EXERCISE BRIEF: Please transcribe the entries below without changing a single character.

** Opening MATERIAL FOR THIS EXERCISE block **

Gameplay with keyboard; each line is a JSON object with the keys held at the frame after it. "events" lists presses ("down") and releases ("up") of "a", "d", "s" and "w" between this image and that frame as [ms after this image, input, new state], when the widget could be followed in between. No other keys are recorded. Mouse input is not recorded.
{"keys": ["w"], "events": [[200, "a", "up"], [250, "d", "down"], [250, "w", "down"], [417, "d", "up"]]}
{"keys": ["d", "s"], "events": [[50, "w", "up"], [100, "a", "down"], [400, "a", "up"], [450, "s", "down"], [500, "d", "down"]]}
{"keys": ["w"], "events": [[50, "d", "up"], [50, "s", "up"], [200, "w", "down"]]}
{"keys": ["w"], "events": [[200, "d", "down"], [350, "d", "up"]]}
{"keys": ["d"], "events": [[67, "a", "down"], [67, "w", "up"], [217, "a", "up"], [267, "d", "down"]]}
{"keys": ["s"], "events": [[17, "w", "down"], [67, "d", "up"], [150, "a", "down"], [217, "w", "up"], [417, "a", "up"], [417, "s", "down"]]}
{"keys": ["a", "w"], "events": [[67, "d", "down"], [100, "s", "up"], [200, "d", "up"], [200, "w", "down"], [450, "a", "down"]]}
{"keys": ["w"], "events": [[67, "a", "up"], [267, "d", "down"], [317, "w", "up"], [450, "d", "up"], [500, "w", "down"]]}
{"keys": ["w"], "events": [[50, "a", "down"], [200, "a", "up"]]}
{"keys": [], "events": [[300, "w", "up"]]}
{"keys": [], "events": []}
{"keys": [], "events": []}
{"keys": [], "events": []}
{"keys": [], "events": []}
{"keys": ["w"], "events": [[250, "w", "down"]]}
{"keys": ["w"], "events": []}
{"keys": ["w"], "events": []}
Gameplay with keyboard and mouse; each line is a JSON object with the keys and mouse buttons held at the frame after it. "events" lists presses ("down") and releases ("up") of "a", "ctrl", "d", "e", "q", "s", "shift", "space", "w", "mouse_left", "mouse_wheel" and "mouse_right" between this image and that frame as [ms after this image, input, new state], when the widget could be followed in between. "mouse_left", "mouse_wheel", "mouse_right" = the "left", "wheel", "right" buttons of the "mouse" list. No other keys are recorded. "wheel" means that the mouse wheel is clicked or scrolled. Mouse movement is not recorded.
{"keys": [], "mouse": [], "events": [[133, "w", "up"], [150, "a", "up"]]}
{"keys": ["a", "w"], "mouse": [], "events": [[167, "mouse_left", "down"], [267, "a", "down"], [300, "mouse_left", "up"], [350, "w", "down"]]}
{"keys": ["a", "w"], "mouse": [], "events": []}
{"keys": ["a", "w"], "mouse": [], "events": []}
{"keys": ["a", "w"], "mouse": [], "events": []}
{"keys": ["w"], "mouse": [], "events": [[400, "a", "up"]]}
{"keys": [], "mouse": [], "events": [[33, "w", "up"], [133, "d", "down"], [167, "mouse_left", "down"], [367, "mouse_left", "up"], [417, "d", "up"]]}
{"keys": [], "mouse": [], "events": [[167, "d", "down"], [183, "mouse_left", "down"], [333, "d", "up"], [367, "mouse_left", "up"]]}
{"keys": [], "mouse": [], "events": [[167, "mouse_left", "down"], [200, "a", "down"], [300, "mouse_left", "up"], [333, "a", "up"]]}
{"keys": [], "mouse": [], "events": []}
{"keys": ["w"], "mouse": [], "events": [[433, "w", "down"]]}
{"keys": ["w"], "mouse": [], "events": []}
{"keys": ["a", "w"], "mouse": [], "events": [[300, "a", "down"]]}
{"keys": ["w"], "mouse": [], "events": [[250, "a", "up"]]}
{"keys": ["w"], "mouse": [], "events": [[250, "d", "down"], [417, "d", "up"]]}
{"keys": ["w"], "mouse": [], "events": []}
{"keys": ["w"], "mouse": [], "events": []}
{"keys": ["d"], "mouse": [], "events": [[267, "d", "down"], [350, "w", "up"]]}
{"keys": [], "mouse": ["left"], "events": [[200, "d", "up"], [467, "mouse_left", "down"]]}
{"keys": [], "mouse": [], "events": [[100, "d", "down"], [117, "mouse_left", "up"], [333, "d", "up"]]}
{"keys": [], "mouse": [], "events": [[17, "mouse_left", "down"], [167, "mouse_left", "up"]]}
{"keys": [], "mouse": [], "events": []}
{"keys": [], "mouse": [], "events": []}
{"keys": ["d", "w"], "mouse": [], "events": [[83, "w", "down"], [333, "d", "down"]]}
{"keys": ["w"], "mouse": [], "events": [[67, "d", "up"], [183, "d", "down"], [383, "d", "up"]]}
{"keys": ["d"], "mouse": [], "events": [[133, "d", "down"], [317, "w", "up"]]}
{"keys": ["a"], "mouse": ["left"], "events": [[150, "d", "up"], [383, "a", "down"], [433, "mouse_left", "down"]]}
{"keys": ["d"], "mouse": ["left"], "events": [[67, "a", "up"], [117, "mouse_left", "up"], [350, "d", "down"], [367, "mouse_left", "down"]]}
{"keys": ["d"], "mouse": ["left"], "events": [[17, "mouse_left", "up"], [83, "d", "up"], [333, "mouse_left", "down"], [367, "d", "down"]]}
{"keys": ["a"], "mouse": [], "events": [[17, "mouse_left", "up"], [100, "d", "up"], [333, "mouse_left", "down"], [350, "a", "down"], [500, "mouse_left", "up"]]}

** Closing MATERIAL FOR THIS EXERCISE block **

SOLUTION:
Gameplay with keyboard; each line is a JSON object with the keys held at the frame after it. "events" lists presses ("down") and releases ("up") of "a", "d", "s" and "w" between this image and that frame as [ms after this image, input, new state], when the widget could be followed in between. No other keys are recorded. Mouse input is not recorded.
{"keys": ["w"], "events": [[200, "a", "up"], [250, "d", "down"], [250, "w", "down"], [417, "d", "up"]]}
{"keys": ["d", "s"], "events": [[50, "w", "up"], [100, "a", "down"], [400, "a", "up"], [450, "s", "down"], [500, "d", "down"]]}
{"keys": ["w"], "events": [[50, "d", "up"], [50, "s", "up"], [200, "w", "down"]]}
{"keys": ["w"], "events": [[200, "d", "down"], [350, "d", "up"]]}
{"keys": ["d"], "events": [[67, "a", "down"], [67, "w", "up"], [217, "a", "up"], [267, "d", "down"]]}
{"keys": ["s"], "events": [[17, "w", "down"], [67, "d", "up"], [150, "a", "down"], [217, "w", "up"], [417, "a", "up"], [417, "s", "down"]]}
{"keys": ["a", "w"], "events": [[67, "d", "down"], [100, "s", "up"], [200, "d", "up"], [200, "w", "down"], [450, "a", "down"]]}
{"keys": ["w"], "events": [[67, "a", "up"], [267, "d", "down"], [317, "w", "up"], [450, "d", "up"], [500, "w", "down"]]}
{"keys": ["w"], "events": [[50, "a", "down"], [200, "a", "up"]]}
{"keys": [], "events": [[300, "w", "up"]]}
{"keys": [], "events": []}
{"keys": [], "events": []}
{"keys": [], "events": []}
{"keys": [], "events": []}
{"keys": ["w"], "events": [[250, "w", "down"]]}
{"keys": ["w"], "events": []}
{"keys": ["w"], "events": []}
Gameplay with keyboard and mouse; each line is a JSON object with the keys and mouse buttons held at the frame after it. "events" lists presses ("down") and releases ("up") of "a", "ctrl", "d", "e", "q", "s", "shift", "space", "w", "mouse_left", "mouse_wheel" and "mouse_right" between this image and that frame as [ms after this image, input, new state], when the widget could be followed in between. "mouse_left", "mouse_wheel", "mouse_right" = the "left", "wheel", "right" buttons of the "mouse" list. No other keys are recorded. "wheel" means that the mouse wheel is clicked or scrolled. Mouse movement is not recorded.
{"keys": [], "mouse": [], "events": [[133, "w", "up"], [150, "a", "up"]]}
{"keys": ["a", "w"], "mouse": [], "events": [[167, "mouse_left", "down"], [267, "a", "down"], [300, "mouse_left", "up"], [350, "w", "down"]]}
{"keys": ["a", "w"], "mouse": [], "events": []}
{"keys": ["a", "w"], "mouse": [], "events": []}
{"keys": ["a", "w"], "mouse": [], "events": []}
{"keys": ["w"], "mouse": [], "events": [[400, "a", "up"]]}
{"keys": [], "mouse": [], "events": [[33, "w", "up"], [133, "d", "down"], [167, "mouse_left", "down"], [367, "mouse_left", "up"], [417, "d", "up"]]}
{"keys": [], "mouse": [], "events": [[167, "d", "down"], [183, "mouse_left", "down"], [333, "d", "up"], [367, "mouse_left", "up"]]}
{"keys": [], "mouse": [], "events": [[167, "mouse_left", "down"], [200, "a", "down"], [300, "mouse_left", "up"], [333, "a", "up"]]}
{"keys": [], "mouse": [], "events": []}
{"keys": ["w"], "mouse": [], "events": [[433, "w", "down"]]}
{"keys": ["w"], "mouse": [], "events": []}
{"keys": ["a", "w"], "mouse": [], "events": [[300, "a", "down"]]}
{"keys": ["w"], "mouse": [], "events": [[250, "a", "up"]]}
{"keys": ["w"], "mouse": [], "events": [[250, "d", "down"], [417, "d", "up"]]}
{"keys": ["w"], "mouse": [], "events": []}
{"keys": ["w"], "mouse": [], "events": []}
{"keys": ["d"], "mouse": [], "events": [[267, "d", "down"], [350, "w", "up"]]}
{"keys": [], "mouse": ["left"], "events": [[200, "d", "up"], [467, "mouse_left", "down"]]}
{"keys": [], "mouse": [], "events": [[100, "d", "down"], [117, "mouse_left", "up"], [333, "d", "up"]]}
{"keys": [], "mouse": [], "events": [[17, "mouse_left", "down"], [167, "mouse_left", "up"]]}
{"keys": [], "mouse": [], "events": []}
{"keys": [], "mouse": [], "events": []}
{"keys": ["d", "w"], "mouse": [], "events": [[83, "w", "down"], [333, "d", "down"]]}
{"keys": ["w"], "mouse": [], "events": [[67, "d", "up"], [183, "d", "down"], [383, "d", "up"]]}
{"keys": ["d"], "mouse": [], "events": [[133, "d", "down"], [317, "w", "up"]]}
{"keys": ["a"], "mouse": ["left"], "events": [[150, "d", "up"], [383, "a", "down"], [433, "mouse_left", "down"]]}
{"keys": ["d"], "mouse": ["left"], "events": [[67, "a", "up"], [117, "mouse_left", "up"], [350, "d", "down"], [367, "mouse_left", "down"]]}
{"keys": ["d"], "mouse": ["left"], "events": [[17, "mouse_left", "up"], [83, "d", "up"], [333, "mouse_left", "down"], [367, "d", "down"]]}
{"keys": ["a"], "mouse": [], "events": [[17, "mouse_left", "up"], [100, "d", "up"], [333, "mouse_left", "down"], [350, "a", "down"], [500, "mouse_left", "up"]]}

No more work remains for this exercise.